YOUR ASSIGNMENT.
Where the records below reach the line containing "nuclear positivity for", start transcribing, and end with the line containing "of cervical cancer", exactly and with nothing else added.

(Stored data)
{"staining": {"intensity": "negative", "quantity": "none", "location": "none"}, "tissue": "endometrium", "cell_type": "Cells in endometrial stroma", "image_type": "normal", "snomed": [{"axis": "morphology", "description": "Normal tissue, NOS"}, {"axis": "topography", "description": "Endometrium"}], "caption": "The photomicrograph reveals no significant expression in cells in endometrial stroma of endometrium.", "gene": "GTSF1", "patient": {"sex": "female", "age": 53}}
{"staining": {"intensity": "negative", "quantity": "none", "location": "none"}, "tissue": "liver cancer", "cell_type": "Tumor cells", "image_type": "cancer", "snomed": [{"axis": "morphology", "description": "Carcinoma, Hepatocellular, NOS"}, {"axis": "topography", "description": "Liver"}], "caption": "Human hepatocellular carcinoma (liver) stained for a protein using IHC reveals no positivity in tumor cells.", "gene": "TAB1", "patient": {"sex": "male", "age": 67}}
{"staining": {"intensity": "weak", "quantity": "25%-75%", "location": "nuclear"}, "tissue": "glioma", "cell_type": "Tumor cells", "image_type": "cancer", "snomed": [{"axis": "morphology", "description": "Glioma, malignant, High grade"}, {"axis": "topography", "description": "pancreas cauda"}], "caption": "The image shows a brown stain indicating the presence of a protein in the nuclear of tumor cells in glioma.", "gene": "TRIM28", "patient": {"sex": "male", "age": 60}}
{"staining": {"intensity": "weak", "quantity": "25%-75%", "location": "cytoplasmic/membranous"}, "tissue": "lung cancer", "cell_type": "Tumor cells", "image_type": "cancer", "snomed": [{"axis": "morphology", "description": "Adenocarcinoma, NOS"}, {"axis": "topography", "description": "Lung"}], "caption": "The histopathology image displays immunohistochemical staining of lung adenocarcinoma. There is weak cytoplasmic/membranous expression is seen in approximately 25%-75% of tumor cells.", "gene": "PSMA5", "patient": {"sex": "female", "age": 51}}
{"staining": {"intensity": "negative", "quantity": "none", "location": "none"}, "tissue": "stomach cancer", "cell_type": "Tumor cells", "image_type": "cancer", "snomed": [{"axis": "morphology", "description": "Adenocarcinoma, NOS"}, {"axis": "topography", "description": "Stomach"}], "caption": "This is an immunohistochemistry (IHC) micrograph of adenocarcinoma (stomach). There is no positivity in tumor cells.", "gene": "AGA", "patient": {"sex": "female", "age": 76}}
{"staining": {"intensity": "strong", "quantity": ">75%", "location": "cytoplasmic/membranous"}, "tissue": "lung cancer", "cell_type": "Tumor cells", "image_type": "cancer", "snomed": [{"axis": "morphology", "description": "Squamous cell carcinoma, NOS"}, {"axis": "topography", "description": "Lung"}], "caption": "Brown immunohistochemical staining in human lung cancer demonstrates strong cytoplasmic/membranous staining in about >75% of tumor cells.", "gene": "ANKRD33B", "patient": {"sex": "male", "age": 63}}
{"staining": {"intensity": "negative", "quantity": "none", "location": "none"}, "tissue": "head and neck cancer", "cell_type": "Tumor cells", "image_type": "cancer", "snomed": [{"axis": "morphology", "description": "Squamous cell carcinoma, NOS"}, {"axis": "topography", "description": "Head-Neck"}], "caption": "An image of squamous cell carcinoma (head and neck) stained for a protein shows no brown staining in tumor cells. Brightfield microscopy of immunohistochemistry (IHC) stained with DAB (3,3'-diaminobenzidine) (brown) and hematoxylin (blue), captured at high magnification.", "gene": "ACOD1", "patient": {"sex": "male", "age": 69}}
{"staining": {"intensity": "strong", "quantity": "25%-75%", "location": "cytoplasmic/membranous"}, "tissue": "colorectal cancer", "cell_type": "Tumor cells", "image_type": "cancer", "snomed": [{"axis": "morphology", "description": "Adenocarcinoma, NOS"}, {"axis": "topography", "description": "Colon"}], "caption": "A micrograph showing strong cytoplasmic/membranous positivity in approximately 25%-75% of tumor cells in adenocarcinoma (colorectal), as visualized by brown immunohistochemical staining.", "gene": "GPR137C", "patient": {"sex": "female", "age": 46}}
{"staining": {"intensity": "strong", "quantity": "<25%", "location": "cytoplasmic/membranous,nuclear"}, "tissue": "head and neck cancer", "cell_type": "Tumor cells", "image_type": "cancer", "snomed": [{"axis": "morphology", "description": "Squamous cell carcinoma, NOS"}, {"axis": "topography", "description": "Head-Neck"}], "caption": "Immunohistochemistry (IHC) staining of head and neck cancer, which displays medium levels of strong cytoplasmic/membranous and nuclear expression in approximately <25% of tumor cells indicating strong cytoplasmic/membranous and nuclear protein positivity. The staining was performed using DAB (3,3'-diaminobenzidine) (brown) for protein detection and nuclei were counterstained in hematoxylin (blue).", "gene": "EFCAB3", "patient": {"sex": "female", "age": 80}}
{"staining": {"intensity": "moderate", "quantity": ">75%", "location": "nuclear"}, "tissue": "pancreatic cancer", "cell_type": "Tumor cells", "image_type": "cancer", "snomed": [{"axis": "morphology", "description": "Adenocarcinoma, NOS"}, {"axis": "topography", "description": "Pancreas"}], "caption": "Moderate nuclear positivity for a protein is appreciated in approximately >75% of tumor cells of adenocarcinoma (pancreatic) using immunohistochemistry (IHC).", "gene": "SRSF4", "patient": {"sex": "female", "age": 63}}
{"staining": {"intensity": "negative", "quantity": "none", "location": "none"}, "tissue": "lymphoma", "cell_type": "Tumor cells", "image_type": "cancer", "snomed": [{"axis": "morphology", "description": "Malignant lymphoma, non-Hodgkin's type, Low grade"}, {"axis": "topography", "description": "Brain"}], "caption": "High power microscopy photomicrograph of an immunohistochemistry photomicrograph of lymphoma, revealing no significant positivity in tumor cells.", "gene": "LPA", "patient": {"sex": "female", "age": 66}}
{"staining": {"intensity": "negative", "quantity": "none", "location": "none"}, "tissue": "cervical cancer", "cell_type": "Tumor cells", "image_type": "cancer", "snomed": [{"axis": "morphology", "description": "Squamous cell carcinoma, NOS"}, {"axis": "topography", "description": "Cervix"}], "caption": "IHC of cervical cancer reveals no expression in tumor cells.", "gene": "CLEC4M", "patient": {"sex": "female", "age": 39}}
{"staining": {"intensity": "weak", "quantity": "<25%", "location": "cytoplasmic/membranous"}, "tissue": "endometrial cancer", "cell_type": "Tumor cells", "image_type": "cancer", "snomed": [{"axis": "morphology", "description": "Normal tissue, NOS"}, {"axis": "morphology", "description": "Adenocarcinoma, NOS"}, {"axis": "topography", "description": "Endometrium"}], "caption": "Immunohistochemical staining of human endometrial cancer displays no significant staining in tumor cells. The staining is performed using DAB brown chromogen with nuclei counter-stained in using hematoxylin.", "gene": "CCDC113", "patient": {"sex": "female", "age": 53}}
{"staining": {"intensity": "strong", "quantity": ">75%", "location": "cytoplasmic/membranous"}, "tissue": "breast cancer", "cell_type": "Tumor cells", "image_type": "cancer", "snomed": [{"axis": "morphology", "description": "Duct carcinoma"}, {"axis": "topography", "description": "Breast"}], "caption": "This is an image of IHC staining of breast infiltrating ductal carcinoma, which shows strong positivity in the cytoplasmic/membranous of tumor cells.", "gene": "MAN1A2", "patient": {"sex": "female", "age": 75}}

THE ANSWER.
{"staining": {"intensity": "moderate", "quantity": ">75%", "location": "nuclear"}, "tissue": "pancreatic cancer", "cell_type": "Tumor cells", "image_type": "cancer", "snomed": [{"axis": "morphology", "description": "Adenocarcinoma, NOS"}, {"axis": "topography", "description": "Pancreas"}], "caption": "Moderate nuclear positivity for a protein is appreciated in approximately >75% of tumor cells of adenocarcinoma (pancreatic) using immunohistochemistry (IHC).", "gene": "SRSF4", "patient": {"sex": "female", "age": 63}}
{"staining": {"intensity": "negative", "quantity": "none", "location": "none"}, "tissue": "lymphoma", "cell_type": "Tumor cells", "image_type": "cancer", "snomed": [{"axis": "morphology", "description": "Malignant lymphoma, non-Hodgkin's type, Low grade"}, {"axis": "topography", "description": "Brain"}], "caption": "High power microscopy photomicrograph of an immunohistochemistry photomicrograph of lymphoma, revealing no significant positivity in tumor cells.", "gene": "LPA", "patient": {"sex": "female", "age": 66}}
{"staining": {"intensity": "negative", "quantity": "none", "location": "none"}, "tissue": "cervical cancer", "cell_type": "Tumor cells", "image_type": "cancer", "snomed": [{"axis": "morphology", "description": "Squamous cell carcinoma, NOS"}, {"axis": "topography", "description": "Cervix"}], "caption": "IHC of cervical cancer reveals no expression in tumor cells.", "gene": "CLEC4M", "patient": {"sex": "female", "age": 39}}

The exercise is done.